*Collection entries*
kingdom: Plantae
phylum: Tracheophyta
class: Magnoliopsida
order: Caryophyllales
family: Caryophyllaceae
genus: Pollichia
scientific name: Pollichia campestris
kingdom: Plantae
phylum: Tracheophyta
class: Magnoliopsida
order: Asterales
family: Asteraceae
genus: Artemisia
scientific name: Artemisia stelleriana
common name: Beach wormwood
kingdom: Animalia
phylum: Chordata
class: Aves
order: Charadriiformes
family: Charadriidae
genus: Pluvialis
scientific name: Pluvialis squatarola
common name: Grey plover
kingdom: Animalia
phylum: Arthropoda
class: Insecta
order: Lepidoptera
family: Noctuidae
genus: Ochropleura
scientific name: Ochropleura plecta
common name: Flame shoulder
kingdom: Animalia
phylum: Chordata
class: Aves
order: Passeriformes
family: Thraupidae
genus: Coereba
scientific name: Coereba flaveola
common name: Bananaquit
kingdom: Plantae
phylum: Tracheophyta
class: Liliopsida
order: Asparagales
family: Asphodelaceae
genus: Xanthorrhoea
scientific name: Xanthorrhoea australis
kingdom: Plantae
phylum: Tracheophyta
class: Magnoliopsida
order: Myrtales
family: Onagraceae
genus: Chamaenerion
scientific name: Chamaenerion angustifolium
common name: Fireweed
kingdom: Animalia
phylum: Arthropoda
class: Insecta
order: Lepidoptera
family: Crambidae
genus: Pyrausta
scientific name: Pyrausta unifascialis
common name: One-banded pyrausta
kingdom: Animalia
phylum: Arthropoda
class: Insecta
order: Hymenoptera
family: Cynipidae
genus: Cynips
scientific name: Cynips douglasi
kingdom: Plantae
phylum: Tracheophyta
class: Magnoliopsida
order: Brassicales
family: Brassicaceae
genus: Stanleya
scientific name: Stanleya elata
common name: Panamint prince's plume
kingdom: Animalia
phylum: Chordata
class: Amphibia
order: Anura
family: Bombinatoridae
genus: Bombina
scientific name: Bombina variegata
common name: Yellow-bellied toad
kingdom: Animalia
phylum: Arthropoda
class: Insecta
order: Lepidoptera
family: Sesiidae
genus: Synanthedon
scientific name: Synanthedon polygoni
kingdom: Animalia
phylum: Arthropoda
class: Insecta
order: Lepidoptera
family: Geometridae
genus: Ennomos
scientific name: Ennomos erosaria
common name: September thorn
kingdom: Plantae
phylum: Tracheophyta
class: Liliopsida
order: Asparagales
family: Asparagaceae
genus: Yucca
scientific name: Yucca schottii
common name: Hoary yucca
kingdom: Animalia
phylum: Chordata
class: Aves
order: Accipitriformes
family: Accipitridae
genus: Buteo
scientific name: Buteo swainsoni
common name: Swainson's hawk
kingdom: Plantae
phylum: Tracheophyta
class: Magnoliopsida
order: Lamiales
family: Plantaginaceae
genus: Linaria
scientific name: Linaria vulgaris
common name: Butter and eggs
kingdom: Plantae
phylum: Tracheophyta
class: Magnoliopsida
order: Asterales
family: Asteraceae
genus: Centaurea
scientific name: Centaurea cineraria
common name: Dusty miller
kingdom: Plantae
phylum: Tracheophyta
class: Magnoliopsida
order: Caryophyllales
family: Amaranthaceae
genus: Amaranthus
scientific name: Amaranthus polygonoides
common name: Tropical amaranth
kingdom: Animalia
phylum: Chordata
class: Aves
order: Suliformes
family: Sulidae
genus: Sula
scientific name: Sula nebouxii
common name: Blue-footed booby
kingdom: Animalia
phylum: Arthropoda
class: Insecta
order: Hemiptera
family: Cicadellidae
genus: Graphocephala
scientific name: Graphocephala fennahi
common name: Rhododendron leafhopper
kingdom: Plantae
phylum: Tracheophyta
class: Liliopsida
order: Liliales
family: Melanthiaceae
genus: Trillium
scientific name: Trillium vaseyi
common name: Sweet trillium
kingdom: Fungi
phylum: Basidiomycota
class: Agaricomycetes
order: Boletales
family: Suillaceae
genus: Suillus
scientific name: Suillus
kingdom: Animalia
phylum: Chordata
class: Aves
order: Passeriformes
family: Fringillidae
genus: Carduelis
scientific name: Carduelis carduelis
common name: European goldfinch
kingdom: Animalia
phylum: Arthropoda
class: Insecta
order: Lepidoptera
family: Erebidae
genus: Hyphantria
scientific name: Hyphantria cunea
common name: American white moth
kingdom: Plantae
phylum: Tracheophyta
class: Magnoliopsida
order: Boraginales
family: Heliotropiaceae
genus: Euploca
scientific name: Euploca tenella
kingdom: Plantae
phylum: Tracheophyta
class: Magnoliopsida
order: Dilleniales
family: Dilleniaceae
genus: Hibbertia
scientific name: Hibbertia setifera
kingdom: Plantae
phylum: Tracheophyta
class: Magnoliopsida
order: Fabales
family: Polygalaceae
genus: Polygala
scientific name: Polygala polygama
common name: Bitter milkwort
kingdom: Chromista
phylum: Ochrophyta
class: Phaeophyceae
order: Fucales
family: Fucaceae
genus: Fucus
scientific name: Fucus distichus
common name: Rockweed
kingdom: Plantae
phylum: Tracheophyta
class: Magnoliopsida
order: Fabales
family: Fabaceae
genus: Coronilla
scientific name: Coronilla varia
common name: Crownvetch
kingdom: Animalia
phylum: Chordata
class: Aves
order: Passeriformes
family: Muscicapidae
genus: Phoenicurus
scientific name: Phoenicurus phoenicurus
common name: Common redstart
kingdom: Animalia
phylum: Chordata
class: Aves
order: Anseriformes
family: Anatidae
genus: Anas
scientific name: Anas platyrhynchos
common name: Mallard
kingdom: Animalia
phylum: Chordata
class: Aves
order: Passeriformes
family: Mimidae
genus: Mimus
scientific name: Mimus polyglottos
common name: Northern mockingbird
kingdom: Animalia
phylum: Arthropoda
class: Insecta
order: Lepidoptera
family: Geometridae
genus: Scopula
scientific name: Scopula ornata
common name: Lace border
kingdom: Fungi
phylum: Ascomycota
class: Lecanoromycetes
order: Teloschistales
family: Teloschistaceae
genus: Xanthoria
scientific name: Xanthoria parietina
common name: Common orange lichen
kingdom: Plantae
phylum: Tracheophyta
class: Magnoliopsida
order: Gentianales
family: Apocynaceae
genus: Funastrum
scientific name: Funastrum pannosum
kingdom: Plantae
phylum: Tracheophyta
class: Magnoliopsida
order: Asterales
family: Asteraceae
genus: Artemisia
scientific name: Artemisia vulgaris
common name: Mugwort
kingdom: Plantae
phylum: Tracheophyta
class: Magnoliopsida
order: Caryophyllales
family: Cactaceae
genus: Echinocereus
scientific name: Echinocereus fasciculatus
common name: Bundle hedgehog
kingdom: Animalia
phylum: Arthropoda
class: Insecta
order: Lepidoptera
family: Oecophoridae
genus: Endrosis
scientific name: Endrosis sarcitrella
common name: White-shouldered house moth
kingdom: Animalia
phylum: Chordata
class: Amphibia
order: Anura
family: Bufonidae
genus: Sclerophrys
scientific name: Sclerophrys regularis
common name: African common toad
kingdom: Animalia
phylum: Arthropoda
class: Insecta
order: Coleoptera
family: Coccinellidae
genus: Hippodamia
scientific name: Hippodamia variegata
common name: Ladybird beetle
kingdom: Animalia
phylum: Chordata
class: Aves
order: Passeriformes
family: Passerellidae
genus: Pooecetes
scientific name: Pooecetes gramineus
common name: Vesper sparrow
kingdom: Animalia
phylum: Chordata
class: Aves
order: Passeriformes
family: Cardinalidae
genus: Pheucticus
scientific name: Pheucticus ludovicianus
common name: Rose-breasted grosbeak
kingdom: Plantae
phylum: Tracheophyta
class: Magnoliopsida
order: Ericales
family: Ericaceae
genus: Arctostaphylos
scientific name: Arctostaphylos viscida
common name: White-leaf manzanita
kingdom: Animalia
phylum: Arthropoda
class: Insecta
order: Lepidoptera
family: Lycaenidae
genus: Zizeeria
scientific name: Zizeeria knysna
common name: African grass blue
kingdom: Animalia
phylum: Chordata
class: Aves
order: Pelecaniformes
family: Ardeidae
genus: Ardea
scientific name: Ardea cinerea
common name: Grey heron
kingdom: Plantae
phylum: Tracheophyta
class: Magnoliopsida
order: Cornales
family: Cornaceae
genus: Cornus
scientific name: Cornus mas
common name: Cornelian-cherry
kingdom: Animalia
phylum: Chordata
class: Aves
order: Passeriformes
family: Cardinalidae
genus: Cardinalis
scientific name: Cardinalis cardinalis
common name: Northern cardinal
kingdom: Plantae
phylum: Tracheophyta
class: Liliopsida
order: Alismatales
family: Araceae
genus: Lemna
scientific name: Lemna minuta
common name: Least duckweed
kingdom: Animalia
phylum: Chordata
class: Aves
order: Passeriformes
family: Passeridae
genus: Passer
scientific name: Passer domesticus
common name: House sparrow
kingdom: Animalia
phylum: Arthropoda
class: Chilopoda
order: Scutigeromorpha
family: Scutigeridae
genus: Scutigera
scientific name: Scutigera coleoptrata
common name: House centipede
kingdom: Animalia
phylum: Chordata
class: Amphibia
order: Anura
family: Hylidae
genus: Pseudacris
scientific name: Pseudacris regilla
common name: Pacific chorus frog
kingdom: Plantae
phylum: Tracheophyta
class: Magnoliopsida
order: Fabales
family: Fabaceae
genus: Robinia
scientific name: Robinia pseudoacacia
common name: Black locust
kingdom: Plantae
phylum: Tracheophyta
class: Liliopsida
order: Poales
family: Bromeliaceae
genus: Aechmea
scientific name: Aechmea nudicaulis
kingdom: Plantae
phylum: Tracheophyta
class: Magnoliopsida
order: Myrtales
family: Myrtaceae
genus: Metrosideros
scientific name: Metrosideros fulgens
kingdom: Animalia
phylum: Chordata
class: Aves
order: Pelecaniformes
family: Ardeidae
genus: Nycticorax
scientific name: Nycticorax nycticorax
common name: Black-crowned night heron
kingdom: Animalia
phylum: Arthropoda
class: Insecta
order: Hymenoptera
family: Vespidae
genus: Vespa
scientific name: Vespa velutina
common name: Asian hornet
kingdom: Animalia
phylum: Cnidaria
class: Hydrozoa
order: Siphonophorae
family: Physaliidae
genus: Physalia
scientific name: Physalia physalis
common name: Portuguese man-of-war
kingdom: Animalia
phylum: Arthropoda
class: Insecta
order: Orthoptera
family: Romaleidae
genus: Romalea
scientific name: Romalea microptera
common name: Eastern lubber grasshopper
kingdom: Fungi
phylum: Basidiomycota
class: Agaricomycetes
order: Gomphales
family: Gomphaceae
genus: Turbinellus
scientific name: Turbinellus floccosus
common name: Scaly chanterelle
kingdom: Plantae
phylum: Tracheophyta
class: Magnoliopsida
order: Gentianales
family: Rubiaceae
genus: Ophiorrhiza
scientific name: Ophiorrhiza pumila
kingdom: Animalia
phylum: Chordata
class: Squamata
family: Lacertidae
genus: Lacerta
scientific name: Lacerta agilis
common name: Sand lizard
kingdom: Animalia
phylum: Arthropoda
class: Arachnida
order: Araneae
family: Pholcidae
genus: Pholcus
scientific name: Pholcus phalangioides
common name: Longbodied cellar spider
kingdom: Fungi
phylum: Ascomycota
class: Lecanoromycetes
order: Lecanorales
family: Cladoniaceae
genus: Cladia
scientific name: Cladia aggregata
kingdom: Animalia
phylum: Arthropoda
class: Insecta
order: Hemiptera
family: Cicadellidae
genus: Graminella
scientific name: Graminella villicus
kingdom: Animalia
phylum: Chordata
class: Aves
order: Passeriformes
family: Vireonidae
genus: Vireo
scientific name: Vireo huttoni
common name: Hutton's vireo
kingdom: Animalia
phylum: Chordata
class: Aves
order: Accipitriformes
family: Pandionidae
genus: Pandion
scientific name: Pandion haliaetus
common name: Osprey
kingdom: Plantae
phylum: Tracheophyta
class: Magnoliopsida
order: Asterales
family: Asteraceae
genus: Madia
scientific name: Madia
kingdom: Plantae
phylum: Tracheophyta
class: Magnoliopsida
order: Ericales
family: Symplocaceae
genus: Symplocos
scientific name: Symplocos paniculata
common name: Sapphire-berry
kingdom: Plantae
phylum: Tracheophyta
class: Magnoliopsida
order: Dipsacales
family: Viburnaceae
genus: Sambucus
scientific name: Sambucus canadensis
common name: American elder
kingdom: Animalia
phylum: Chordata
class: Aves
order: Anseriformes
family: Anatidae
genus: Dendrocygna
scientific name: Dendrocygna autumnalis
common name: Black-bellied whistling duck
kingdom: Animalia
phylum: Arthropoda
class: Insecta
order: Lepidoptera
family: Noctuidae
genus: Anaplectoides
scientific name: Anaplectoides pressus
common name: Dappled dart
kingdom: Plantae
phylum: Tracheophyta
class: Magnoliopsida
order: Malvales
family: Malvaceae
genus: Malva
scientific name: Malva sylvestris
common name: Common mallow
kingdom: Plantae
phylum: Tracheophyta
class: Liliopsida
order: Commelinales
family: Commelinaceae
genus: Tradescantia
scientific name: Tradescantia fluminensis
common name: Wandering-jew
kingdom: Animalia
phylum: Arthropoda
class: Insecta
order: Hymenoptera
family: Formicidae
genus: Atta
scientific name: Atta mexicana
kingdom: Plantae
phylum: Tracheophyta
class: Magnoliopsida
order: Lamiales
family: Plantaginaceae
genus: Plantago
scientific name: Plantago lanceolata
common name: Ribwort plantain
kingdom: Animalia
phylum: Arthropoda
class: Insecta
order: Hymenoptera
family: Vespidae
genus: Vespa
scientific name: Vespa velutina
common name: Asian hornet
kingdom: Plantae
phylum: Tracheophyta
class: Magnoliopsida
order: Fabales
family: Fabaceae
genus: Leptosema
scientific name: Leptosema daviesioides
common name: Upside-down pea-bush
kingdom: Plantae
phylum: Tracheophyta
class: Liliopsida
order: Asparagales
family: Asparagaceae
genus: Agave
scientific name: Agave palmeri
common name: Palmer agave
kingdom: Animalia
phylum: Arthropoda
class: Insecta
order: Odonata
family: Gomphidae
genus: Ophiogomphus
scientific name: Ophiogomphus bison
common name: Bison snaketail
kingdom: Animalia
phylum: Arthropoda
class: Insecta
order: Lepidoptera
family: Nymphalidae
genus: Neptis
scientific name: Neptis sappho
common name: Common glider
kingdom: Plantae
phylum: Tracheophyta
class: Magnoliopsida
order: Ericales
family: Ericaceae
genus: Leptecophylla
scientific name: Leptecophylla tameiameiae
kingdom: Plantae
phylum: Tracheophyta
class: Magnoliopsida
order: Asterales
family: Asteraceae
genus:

*THE EXERCISE*
Copy the lines from the start of the items through the line containing "genus: Xanthorrhoea", both ends included.

*WRITTEN SOLUTION*
kingdom: Plantae
phylum: Tracheophyta
class: Magnoliopsida
order: Caryophyllales
family: Caryophyllaceae
genus: Pollichia
scientific name: Pollichia campestris
kingdom: Plantae
phylum: Tracheophyta
class: Magnoliopsida
order: Asterales
family: Asteraceae
genus: Artemisia
scientific name: Artemisia stelleriana
common name: Beach wormwood
kingdom: Animalia
phylum: Chordata
class: Aves
order: Charadriiformes
family: Charadriidae
genus: Pluvialis
scientific name: Pluvialis squatarola
common name: Grey plover
kingdom: Animalia
phylum: Arthropoda
class: Insecta
order: Lepidoptera
family: Noctuidae
genus: Ochropleura
scientific name: Ochropleura plecta
common name: Flame shoulder
kingdom: Animalia
phylum: Chordata
class: Aves
order: Passeriformes
family: Thraupidae
genus: Coereba
scientific name: Coereba flaveola
common name: Bananaquit
kingdom: Plantae
phylum: Tracheophyta
class: Liliopsida
order: Asparagales
family: Asphodelaceae
genus: Xanthorrhoea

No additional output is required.